Princípio Ativo: Sulfato de Quinurônio.
Classe terapêutica: Anti-protozoário.

Dose

Cães: 0,25 mg/kg SC a cada 48 horas.
Gatos: Informação indisponível
Outras espécies: Informação indisponível

Sobre

Aviso

Este medicamento pode ser encontrado em apresentações de uso humano, porém com literatura técnica que baseia seu uso na medicina veterinária. O uso de suas informações é de responsabilidade do médico veterinário.

Princípio(s) Ativo(s)

  • Sulfato de Quinurônio

Classificaçāo

Anti-protozoário

Receita

Receita Simples

Espécies

Cães

Apresentações e concentrações

Apresentações e concentrações

  • Sulfato de Quinurônio

Indicações e contraindicações

INDICAÇÕES

Tratamento da babesiose canina.

CONTRAINDICAÇÕES / PRECAUÇÕES

Não deve ser usado em pacientes com hipersensibilidade conhecida ao princípio ativo.

EFEITOS ADVERSOS

O sulfato de quinurônio apresenta baixo índice terapêutico. Efeitos adversos como dispneia, polaciúria e sialorreia podem ser observados em decorrência da estimulação do sistema nervoso parassimpático (TYLOR, 2010).

REPRODUÇÃO, GESTAÇÃO E LACTAÇÃO

Como não existem estudos adequados que garantam a segurança clínica, não é recomendado para animais gestantes ou lactantes.

SUPERDOSAGEM

O sulfato de quinurônio apresenta baixo índice terapêutico, motivo pelo qual está em desuso para o tratamento da babesiose canina.

Farmacologia

FARMACODINÂMICA

Acredita-se que os compostos derivados do quinurônio atuam inibindo a glicerol- fosfato-oxidase e a glicerolfosfato-desidrogenase, impedindo assim a reoxidação do NADH e redução da síntese de adenosina trifosfato (TYLOR, 2010).

MONITORAMENTO

Quando observada a ocorrência de efeitos adversos deve ser considerada a possibilidade de substituição medicamento.

Referências Bibliográficas

FERREIRA, A. J. P. e PIZARRO, L. D. C. Agentes Antiprotozoários. In: SPINOSA, Helenice Souza, GÓRNIAK, Silvana Lima, BERNARDI, Maria Martha. Farmacologia Aplicada à Medicina Veterinária, 6ª edição.

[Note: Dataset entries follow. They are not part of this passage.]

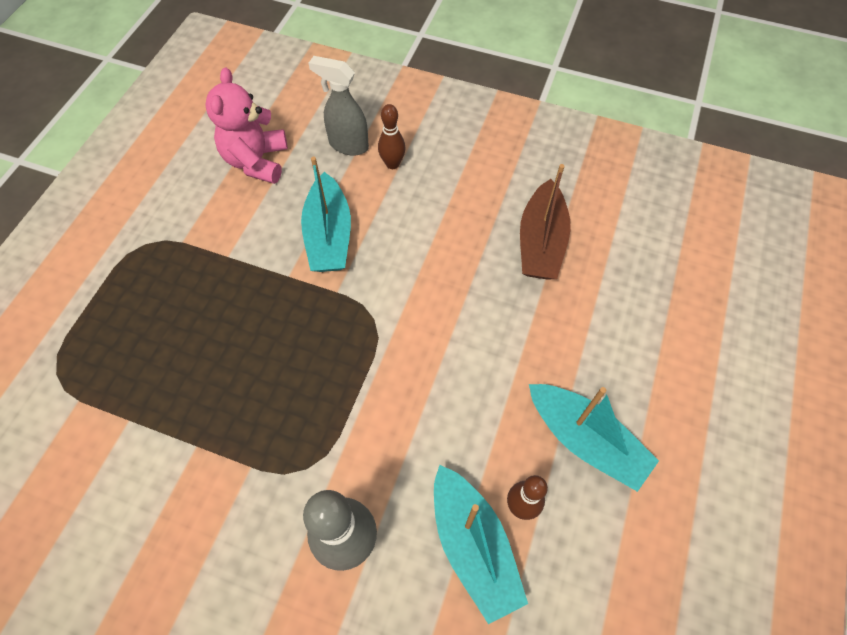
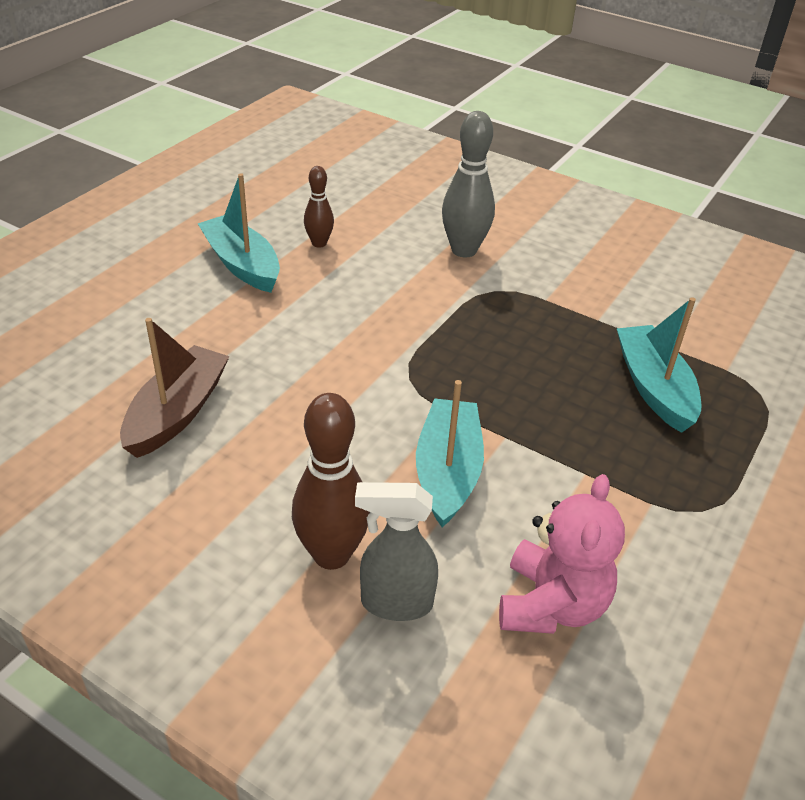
camera: 170 degrees left, 20 degrees down
grey spray bottle [309,56,369,156] -> grey spray bottle turned 150 degrees clockwise [355,482,438,621]
brown bowling pin [378,104,406,169] -> brown bowling pin [292,393,370,570], size x1.73
turquoise boat [434,465,528,624] -> turquoise boat moved to [616,297,701,433]

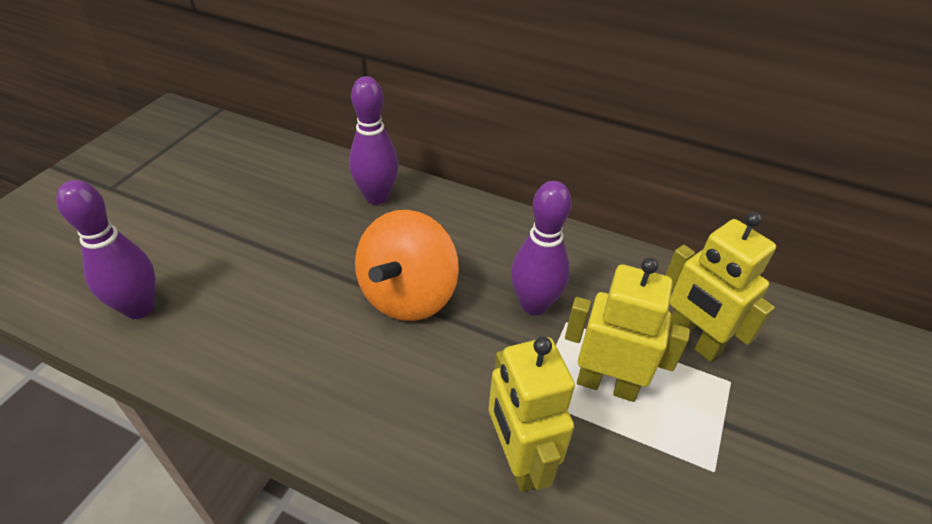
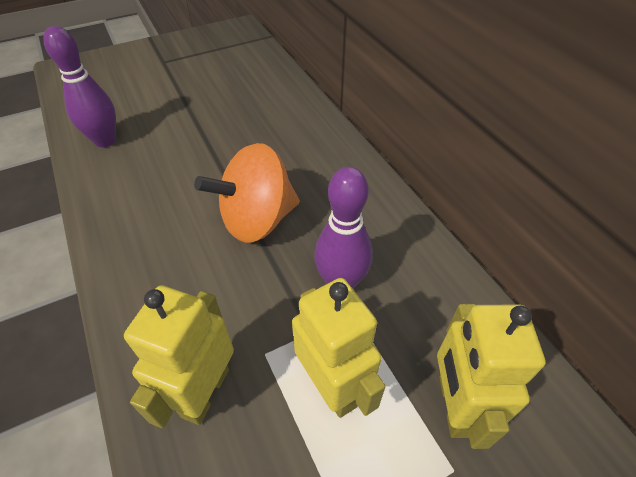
camera: 40 degrees right, 5 degrees up
purple bowling pin [349,76,399,204] -> none

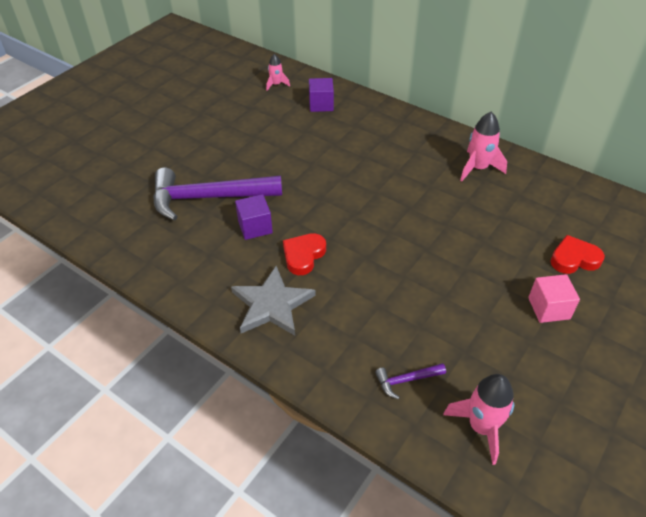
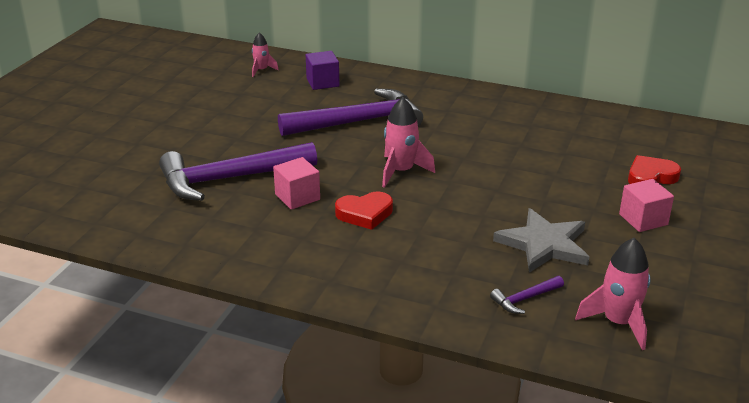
camera: 15 degrees left, 15 degrees down
grey star [231,266,316,336] -> grey star moved to [493,208,589,273]
purple cube [235,194,273,240] -> pink cube [273,157,320,210]
red heart [283,233,326,275] -> red heart turned 120 degrees counterclockwise [335,192,393,230]
pink rocket [460,112,507,181] -> pink rocket moved to [382,97,435,188]
none -> purple hammer [278,88,423,136]

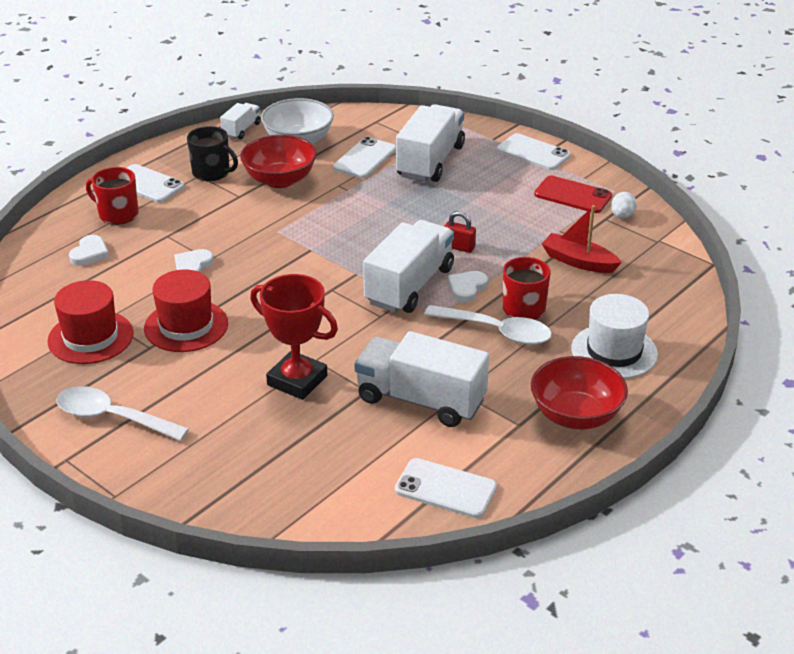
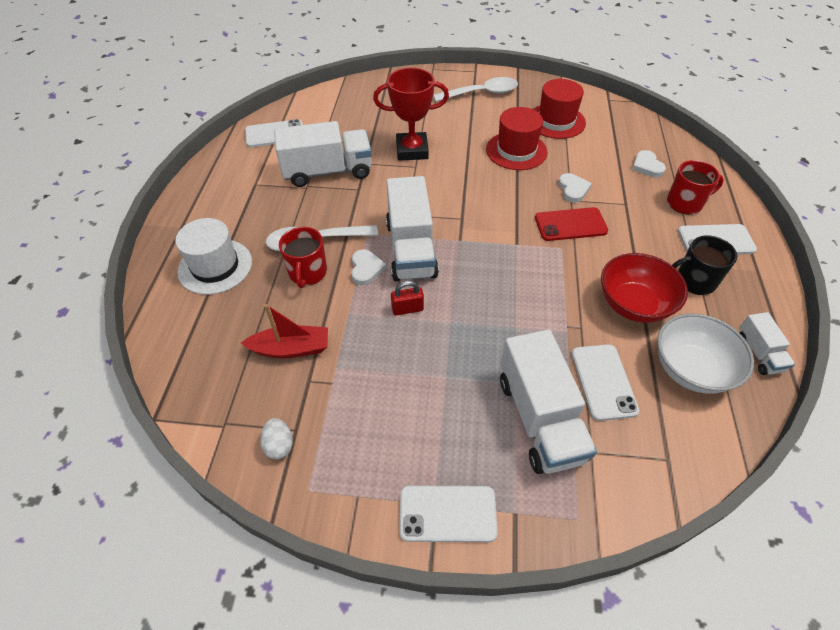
camera: 145 degrees right, 15 degrees up
red bowl [531,356,628,430] -> none
red phone [534,176,612,213] -> red phone moved to [535,207,608,241]

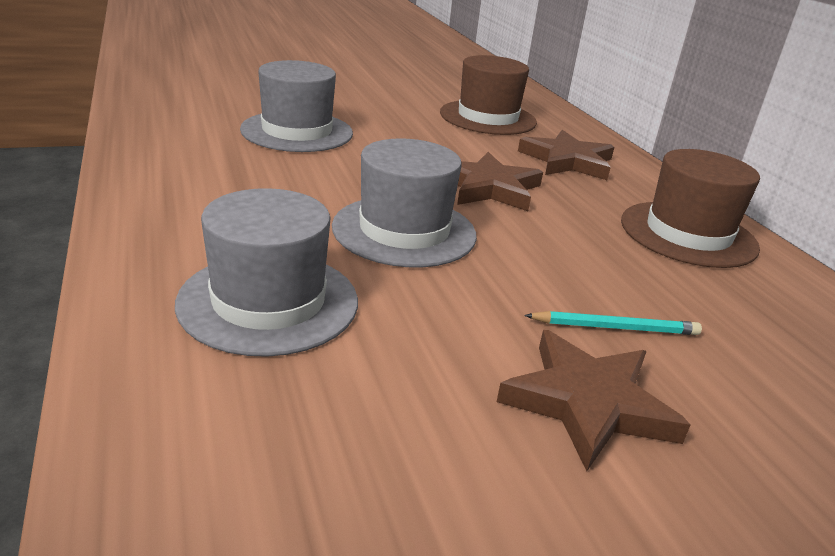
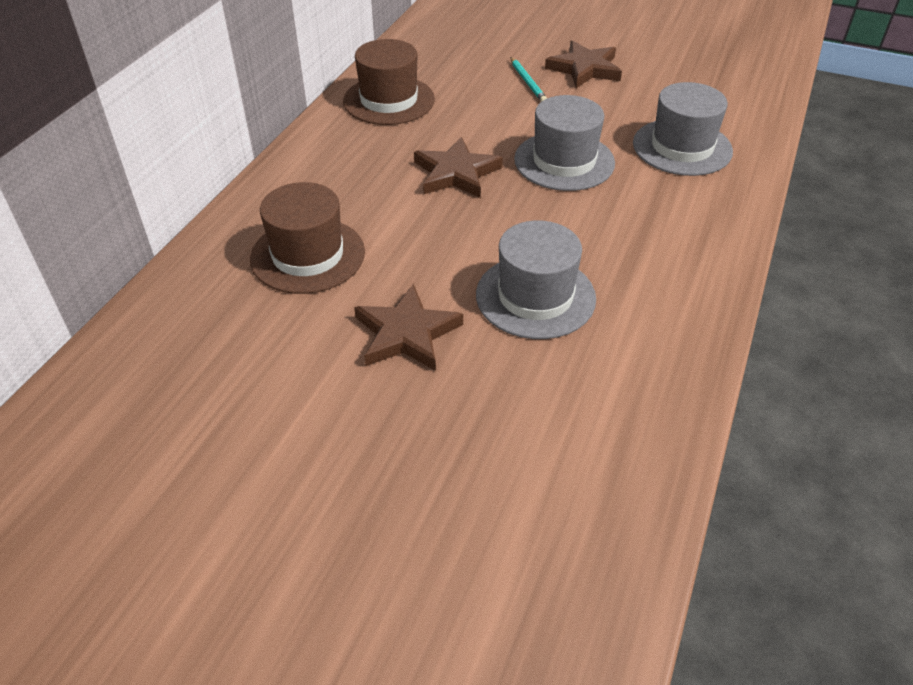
camera: 135 degrees left, 15 degrees up
brown star [518,130,614,180] -> brown star moved to [354,284,463,371]
turquoise pencil [524,311,702,335] -> turquoise pencil turned 150 degrees counterclockwise [510,57,547,102]

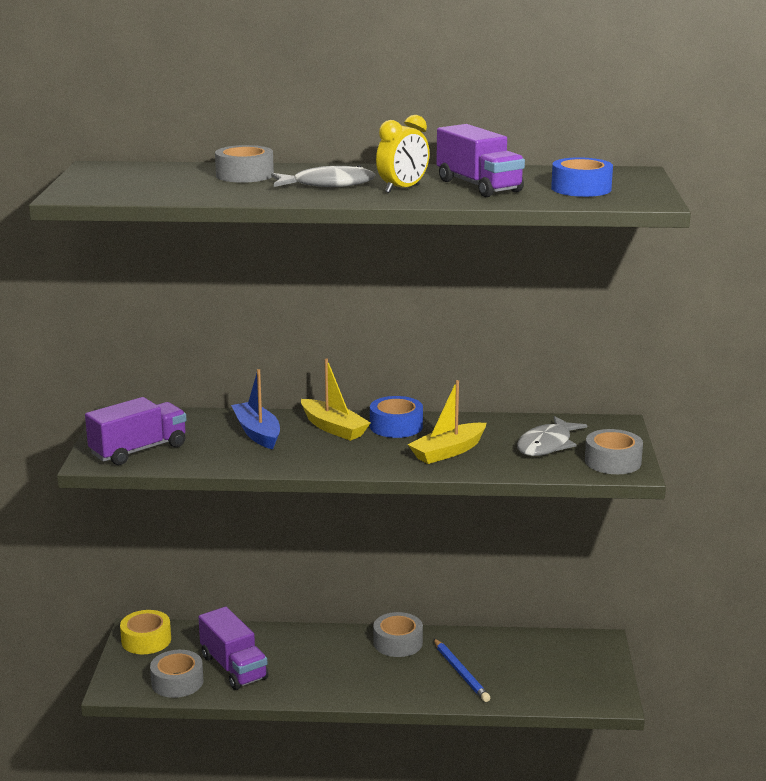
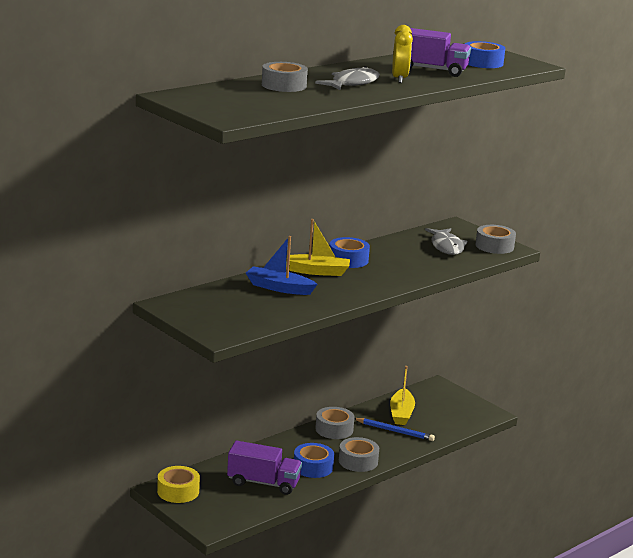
camera: 45 degrees left, 0 degrees up
purple truck [85,397,186,465] -> none
grey tape [150,650,204,698] -> grey tape moved to [339,437,379,472]
yellow boat [408,380,487,464] -> yellow boat moved to [390,366,415,425]
none -> blue tape [294,443,334,478]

Guanabara Koogan, 2017. OLICHESKI, A. T. Diagnóstico de protozoários do gênero Babesia (Starcovici, 1893) e de riquétsias do gênero Ehrlichia (Ehrlich, 1888) em cães (Canis familiaris) no município de Porto Alegre, RS, Brasil. 2003. 30f. Dissertação (Mestrado em Medicina Veterinária) - Univesidade Federal do Rio Grande do Sul, Porto Alegre, 2003. TAYLOR, M. A. (Mike A.) Parasitologia veterinária / M. A. Taylor, R. L. Coop, R. L. Wall; revisão técnica Maria Cecilia Reale Vieira Bressan; tradução Cid Figueiredo, Idilia Ribeiro Vanzellotti, Ronaldo Frias Zanon. – Rio de Janeiro: Guanabara Koogan, 2010.